My feet are feeling distinctly the worse for wear. This, I suspect, is a direct consequence of hours standing watching the cycling and hours spent pounding the pavement: walking and jogging. A foot massage would be bliss but I’ll have to settle for soaking them in cold water.

Strand Shopping Gallery – like going back in time!

I have done Sydney. Yes, I have walked all over the place, aided and abetted by the Hop on/Hop off buses. I love the juxtaposition of old and brand spanking new in the centre of town. I particularly liked those modern buildings that take some reference from the surrounding sandstone ones, specifically those in Macquarie and Bridge Streets.  I loved the refurbishment and conversion of the Queen Victoria Building and the Strand Arcade into Shopping Malls. I approved of the refurbished Hilton Hotel, opposite the QVB, and the retention of the historic Marble bar. I adored the view of Sydney from the Rocks where you can see the town’s modest beginnings against the backdrop of the modern skyline  and the iconic Bridge and Sydney Opera House. I also liked  the renovated wharves at Star City.

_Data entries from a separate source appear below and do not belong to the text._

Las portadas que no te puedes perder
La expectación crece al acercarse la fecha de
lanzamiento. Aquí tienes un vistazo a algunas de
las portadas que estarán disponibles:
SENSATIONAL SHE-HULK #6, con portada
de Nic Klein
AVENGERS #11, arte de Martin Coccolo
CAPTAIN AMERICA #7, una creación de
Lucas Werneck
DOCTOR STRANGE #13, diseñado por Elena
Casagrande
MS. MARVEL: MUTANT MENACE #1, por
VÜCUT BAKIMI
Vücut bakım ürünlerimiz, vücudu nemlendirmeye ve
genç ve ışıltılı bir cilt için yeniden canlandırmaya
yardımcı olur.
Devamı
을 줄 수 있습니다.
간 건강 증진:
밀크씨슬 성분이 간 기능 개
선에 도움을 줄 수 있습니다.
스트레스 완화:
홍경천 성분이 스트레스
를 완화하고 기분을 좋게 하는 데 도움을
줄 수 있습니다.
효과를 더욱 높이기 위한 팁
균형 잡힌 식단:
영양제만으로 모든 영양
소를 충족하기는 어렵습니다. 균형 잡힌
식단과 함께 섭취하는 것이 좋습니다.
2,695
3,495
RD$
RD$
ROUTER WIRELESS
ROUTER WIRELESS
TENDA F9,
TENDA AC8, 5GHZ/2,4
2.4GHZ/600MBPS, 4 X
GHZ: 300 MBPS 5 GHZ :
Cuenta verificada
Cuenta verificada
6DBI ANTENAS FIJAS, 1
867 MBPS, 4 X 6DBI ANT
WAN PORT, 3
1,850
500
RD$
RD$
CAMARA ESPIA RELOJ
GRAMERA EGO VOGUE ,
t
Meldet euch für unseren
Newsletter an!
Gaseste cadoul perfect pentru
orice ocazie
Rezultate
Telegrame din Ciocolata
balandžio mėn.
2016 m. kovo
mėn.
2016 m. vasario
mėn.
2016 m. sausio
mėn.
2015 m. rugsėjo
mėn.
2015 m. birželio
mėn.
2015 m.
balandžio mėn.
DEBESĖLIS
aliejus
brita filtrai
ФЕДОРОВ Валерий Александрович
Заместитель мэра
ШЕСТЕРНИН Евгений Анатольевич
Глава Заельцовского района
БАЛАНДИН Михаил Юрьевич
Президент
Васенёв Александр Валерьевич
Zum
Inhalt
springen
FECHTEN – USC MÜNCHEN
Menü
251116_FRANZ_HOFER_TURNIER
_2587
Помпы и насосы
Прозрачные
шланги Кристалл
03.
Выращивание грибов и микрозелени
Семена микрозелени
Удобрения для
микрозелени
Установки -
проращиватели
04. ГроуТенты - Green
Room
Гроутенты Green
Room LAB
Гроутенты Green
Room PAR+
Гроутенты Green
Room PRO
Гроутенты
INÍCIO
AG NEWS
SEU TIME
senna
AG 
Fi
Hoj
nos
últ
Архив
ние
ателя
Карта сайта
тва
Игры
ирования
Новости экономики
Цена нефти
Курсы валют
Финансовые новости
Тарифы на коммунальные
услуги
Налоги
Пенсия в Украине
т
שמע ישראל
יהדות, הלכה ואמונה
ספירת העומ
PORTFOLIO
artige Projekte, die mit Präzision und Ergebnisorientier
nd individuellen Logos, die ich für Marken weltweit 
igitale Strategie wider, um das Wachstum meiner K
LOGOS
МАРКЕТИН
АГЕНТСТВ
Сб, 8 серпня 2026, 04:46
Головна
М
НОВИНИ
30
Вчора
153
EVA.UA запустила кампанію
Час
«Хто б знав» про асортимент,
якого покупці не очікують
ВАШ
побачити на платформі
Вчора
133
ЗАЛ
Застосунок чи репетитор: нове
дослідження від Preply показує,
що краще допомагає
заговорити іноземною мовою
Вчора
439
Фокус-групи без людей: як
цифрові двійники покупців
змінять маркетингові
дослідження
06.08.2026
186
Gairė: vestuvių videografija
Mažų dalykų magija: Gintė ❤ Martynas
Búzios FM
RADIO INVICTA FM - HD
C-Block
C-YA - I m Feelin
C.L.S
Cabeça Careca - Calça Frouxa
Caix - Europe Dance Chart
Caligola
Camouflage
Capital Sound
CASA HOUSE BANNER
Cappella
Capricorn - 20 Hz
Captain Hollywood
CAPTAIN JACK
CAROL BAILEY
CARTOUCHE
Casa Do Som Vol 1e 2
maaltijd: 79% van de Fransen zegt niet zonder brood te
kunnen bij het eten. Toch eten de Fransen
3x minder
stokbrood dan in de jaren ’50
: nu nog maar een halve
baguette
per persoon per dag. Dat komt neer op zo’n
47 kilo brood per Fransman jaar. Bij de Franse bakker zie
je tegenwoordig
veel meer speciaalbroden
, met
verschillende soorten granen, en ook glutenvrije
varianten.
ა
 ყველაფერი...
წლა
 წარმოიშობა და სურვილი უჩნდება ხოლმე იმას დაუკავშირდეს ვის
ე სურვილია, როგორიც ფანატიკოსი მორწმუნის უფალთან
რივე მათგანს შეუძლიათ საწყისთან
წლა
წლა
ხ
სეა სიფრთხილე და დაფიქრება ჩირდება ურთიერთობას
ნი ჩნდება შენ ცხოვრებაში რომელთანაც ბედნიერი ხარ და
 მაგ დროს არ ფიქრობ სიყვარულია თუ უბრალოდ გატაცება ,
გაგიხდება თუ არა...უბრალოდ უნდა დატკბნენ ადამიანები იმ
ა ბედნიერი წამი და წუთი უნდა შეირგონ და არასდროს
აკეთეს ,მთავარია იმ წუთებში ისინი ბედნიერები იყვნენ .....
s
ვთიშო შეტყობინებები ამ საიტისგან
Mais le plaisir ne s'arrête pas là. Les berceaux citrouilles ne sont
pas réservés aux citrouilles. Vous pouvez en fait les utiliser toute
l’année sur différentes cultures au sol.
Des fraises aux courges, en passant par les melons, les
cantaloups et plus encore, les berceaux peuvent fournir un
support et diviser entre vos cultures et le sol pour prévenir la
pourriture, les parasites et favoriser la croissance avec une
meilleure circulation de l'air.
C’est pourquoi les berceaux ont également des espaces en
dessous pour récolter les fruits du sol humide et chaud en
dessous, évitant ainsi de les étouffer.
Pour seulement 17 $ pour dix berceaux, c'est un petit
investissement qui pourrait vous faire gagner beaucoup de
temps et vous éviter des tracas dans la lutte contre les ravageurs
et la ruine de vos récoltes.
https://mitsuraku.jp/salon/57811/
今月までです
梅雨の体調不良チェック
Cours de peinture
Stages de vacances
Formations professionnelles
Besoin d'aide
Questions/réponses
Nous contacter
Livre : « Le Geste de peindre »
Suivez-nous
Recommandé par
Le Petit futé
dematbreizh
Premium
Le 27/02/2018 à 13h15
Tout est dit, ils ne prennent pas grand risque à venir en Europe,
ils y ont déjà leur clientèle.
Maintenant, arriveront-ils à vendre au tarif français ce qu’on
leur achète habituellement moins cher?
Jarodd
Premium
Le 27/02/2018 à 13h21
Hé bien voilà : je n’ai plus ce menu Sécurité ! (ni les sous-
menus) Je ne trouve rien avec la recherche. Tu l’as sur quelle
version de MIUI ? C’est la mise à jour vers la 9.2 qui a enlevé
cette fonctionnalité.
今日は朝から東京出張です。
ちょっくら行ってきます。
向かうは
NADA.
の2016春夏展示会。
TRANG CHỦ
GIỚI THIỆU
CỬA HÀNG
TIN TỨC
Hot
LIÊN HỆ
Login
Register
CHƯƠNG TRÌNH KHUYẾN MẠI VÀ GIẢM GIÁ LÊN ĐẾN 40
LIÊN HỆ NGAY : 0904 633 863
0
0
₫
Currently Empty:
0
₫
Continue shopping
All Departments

Barely populated Manly Beach

I revelled in the bohemian feel of Kings Cross and Paddington with their eclectic mixes of dwellings and their pavements enlivened with restaurants, bars, cafes and interesting shops. Equally, I enjoyed the ritzier locations of Rosecutters, Double, Rose and Vaucluse Bays where some of Sydney’s most expensive real estate is located.  While the bus commentary advised that there had been no deaths from shark attacks on Sydney’s beaches since two incidents in 1929, it failed to mention the numerous attacks since where victims had lived to tell their tales, albeit with missing limbs. You won’t therefore be surprised to learn that I passed on the opportunity to get up close and personal with sharks and other assorted marine life at the Sydney Aquarium. Equally, I felt no pressing need to visit Sydney’s Wildlife World despite the presence of a huge crocodile and a deadly taipan. I guess this isn’t one of those touchy feely places where the kiddies are encouraged to pet the animals.

Spoilt for choice!

I did however stop off at Sydney’s fish market, where the exhibits are largely dead, apart from a few swimming around in tanks awaiting their fate at the point of a finger. My father would have loved to have seen this wonderful array of glistening, fresh fish. I dined on an assortment of plump oysters for a fraction of the price I’ve been paying in local restaurants and would have had a lobster if only I could have found one small enough. They breed ’em big in Oz.